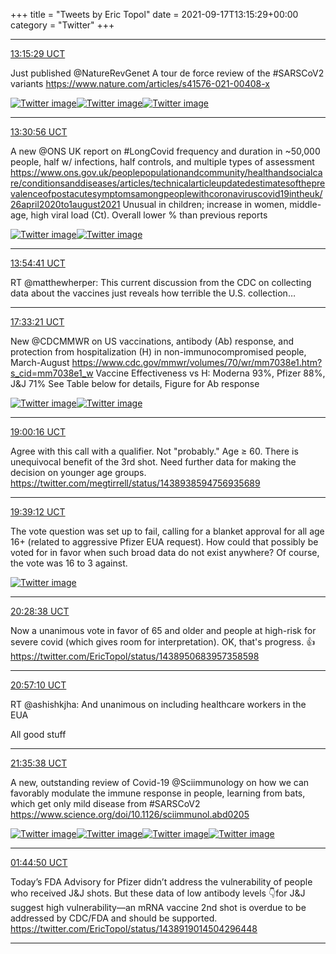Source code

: +++
title = "Tweets by Eric Topol" 
date = 2021-09-17T13:15:29+00:00
category = "Twitter"
+++


---

<a href="https://twitter.com/erictopol/status/1438854121864400902" target="_blank" rel="noreferer">13:15:29 UCT</a>

Just published @NatureRevGenet 
A tour de force review of the #SARSCoV2 variants 
https://www.nature.com/articles/s41576-021-00408-x 

<a href="E_fV2TNVIAIKiAc.jpg"  ><img src="E_fV2TNVIAIKiAc.jpg" alt="Twitter image" ></img></a><a href="E_fWGH7VkAMmAyG.jpg"  ><img src="E_fWGH7VkAMmAyG.jpg" alt="Twitter image" ></img></a><a href="E_fWJxfVIAI3RNY.jpg"  ><img src="E_fWJxfVIAI3RNY.jpg" alt="Twitter image" ></img></a>

---

<a href="https://twitter.com/erictopol/status/1438858008059023366" target="_blank" rel="noreferer">13:30:56 UCT</a>

A new @ONS UK report on #LongCovid frequency and duration in ~50,000 people, half w/ infections, half controls, and multiple types of assessment
https://www.ons.gov.uk/peoplepopulationandcommunity/healthandsocialcare/conditionsanddiseases/articles/technicalarticleupdatedestimatesoftheprevalenceofpostacutesymptomsamongpeoplewithcoronaviruscovid19intheuk/26april2020to1august2021
Unusual in children; increase in women, middle-age, high viral load (Ct). Overall lower % than previous reports 

<a href="E_fY5h2UcAIZpF9.png"  ><img src="E_fY5h2UcAIZpF9.png" alt="Twitter image" ></img></a><a href="E_fZOvfVUAQhpdA.png"  ><img src="E_fZOvfVUAQhpdA.png" alt="Twitter image" ></img></a>

---

<a href="https://twitter.com/erictopol/status/1438863985810415620" target="_blank" rel="noreferer">13:54:41 UCT</a>

RT @matthewherper: This current discussion from the CDC on collecting data about the vaccines just reveals how terrible the U.S. collection…



---

<a href="https://twitter.com/erictopol/status/1438919014504296448" target="_blank" rel="noreferer">17:33:21 UCT</a>

New @CDCMMWR on US vaccinations, antibody (Ab) response, and protection from hospitalization (H)  in non-immunocompromised people, March-August https://www.cdc.gov/mmwr/volumes/70/wr/mm7038e1.htm?s_cid=mm7038e1_w
Vaccine Effectiveness vs H:
Moderna 93%, Pfizer 88%, J&amp;J 71%
See Table below for details, Figure for Ab response 

<a href="E_gQtvjUYAIVYgC.jpg"  ><img src="E_gQtvjUYAIVYgC.jpg" alt="Twitter image" ></img></a><a href="E_gRBBwVgAAVL4r.jpg"  ><img src="E_gRBBwVgAAVL4r.jpg" alt="Twitter image" ></img></a>

---

<a href="https://twitter.com/erictopol/status/1438940885861896193" target="_blank" rel="noreferer">19:00:16 UCT</a>

Agree with this call with a qualifier. 
Not "probably."
Age ≥ 60. There is unequivocal benefit of the 3rd shot. 
Need further data for making the decision on younger age groups. https://twitter.com/megtirrell/status/1438938594756935689



---

<a href="https://twitter.com/erictopol/status/1438950683957358598" target="_blank" rel="noreferer">19:39:12 UCT</a>

The vote question was set up to fail, calling for a blanket approval for all age 16+ (related to aggressive Pfizer EUA request). How could that possibly be voted for in favor when such broad data do not exist anywhere?
Of course, the vote was 16 to 3 against. 

<a href="E_gtJ9-WQAoc1K2.jpg"  ><img src="E_gtJ9-WQAoc1K2.jpg" alt="Twitter image" ></img></a>

---

<a href="https://twitter.com/erictopol/status/1438963127911993345" target="_blank" rel="noreferer">20:28:38 UCT</a>

Now a unanimous vote in favor of 65 and older and people at high-risk for severe covid (which gives room for interpretation).  OK, that's progress. 👍 https://twitter.com/EricTopol/status/1438950683957358598



---

<a href="https://twitter.com/erictopol/status/1438970304785629188" target="_blank" rel="noreferer">20:57:10 UCT</a>

RT @ashishkjha: And unanimous on including healthcare workers in the EUA

All good stuff



---

<a href="https://twitter.com/erictopol/status/1438979986333995009" target="_blank" rel="noreferer">21:35:38 UCT</a>

A new, outstanding review of Covid-19 @Sciimmunology on how we can favorably modulate the immune response in people, learning from bats, which get only mild disease from #SARSCoV2 https://www.science.org/doi/10.1126/sciimmunol.abd0205 

<a href="E_hIU5cVcAAKJIV.jpg"  ><img src="E_hIU5cVcAAKJIV.jpg" alt="Twitter image" ></img></a><a href="E_hIHgXVgAMpdy_.jpg"  ><img src="E_hIHgXVgAMpdy_.jpg" alt="Twitter image" ></img></a><a href="E_hIKPiVcAUanwj.jpg"  ><img src="E_hIKPiVcAUanwj.jpg" alt="Twitter image" ></img></a><a href="E_hIMoPVgAAu-e1.jpg"  ><img src="E_hIMoPVgAAu-e1.jpg" alt="Twitter image" ></img></a>

---

<a href="https://twitter.com/erictopol/status/1439042701995888641" target="_blank" rel="noreferer">01:44:50 UCT</a>

Today’s FDA Advisory for Pfizer didn’t address the vulnerability of people who received J&amp;J shots. But these data of low antibody levels 👇for J&amp;J suggest high vulnerability—an mRNA vaccine 2nd shot is overdue to be addressed by CDC/FDA and should be supported. https://twitter.com/EricTopol/status/1438919014504296448



---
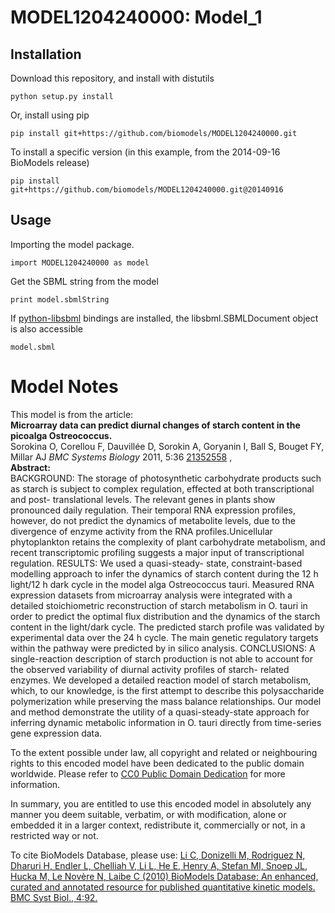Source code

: # MODEL1204240000: Model_1

## Installation

Download this repository, and install with distutils

`python setup.py install`

Or, install using pip

`pip install git+https://github.com/biomodels/MODEL1204240000.git`

To install a specific version (in this example, from the 2014-09-16 BioModels release)

`pip install git+https://github.com/biomodels/MODEL1204240000.git@20140916`

## Usage

Importing the model package.

`import MODEL1204240000 as model`

Get the SBML string from the model

`print model.sbmlString`

If [python-libsbml](https://pypi.python.org/pypi/python-libsbml) bindings are
installed, the libsbml.SBMLDocument object is also accessible

`model.sbml`


# Model Notes


This model is from the article:  
**Microarray data can predict diurnal changes of starch content in the picoalga Ostreococcus.**   
Sorokina O, Corellou F, Dauvillée D, Sorokin A, Goryanin I, Ball S, Bouget FY,
Millar AJ _BMC Systems Biology_ 2011, 5:36
[21352558](http://www.ncbi.nlm.nih.gov/pubmed/21352558) ,  
**Abstract:**   
BACKGROUND: The storage of photosynthetic carbohydrate products such as starch
is subject to complex regulation, effected at both transcriptional and post-
translational levels. The relevant genes in plants show pronounced daily
regulation. Their temporal RNA expression profiles, however, do not predict
the dynamics of metabolite levels, due to the divergence of enzyme activity
from the RNA profiles.Unicellular phytoplankton retains the complexity of
plant carbohydrate metabolism, and recent transcriptomic profiling suggests a
major input of transcriptional regulation. RESULTS: We used a quasi-steady-
state, constraint-based modelling approach to infer the dynamics of starch
content during the 12 h light/12 h dark cycle in the model alga Ostreococcus
tauri. Measured RNA expression datasets from microarray analysis were
integrated with a detailed stoichiometric reconstruction of starch metabolism
in O. tauri in order to predict the optimal flux distribution and the dynamics
of the starch content in the light/dark cycle. The predicted starch profile
was validated by experimental data over the 24 h cycle. The main genetic
regulatory targets within the pathway were predicted by in silico analysis.
CONCLUSIONS: A single-reaction description of starch production is not able to
account for the observed variability of diurnal activity profiles of starch-
related enzymes. We developed a detailed reaction model of starch metabolism,
which, to our knowledge, is the first attempt to describe this polysaccharide
polymerization while preserving the mass balance relationships. Our model and
method demonstrate the utility of a quasi-steady-state approach for inferring
dynamic metabolic information in O. tauri directly from time-series gene
expression data.

To the extent possible under law, all copyright and related or neighbouring
rights to this encoded model have been dedicated to the public domain
worldwide. Please refer to [CC0 Public Domain
Dedication](http://creativecommons.org/publicdomain/zero/1.0/) for more
information.

In summary, you are entitled to use this encoded model in absolutely any
manner you deem suitable, verbatim, or with modification, alone or embedded it
in a larger context, redistribute it, commercially or not, in a restricted way
or not.

To cite BioModels Database, please use: [Li C, Donizelli M, Rodriguez N,
Dharuri H, Endler L, Chelliah V, Li L, He E, Henry A, Stefan MI, Snoep JL,
Hucka M, Le Novère N, Laibe C (2010) BioModels Database: An enhanced, curated
and annotated resource for published quantitative kinetic models. BMC Syst
Biol., 4:92.](http://www.ncbi.nlm.nih.gov/pubmed/20587024)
______________________________
- [PROMPT] Which lines in the listing above include the string "transcriptional"? Copy each of them.

- [EXERCISE RESPONSE]
is subject to complex regulation, effected at both transcriptional and post-
major input of transcriptional regulation. RESULTS: We used a quasi-steady-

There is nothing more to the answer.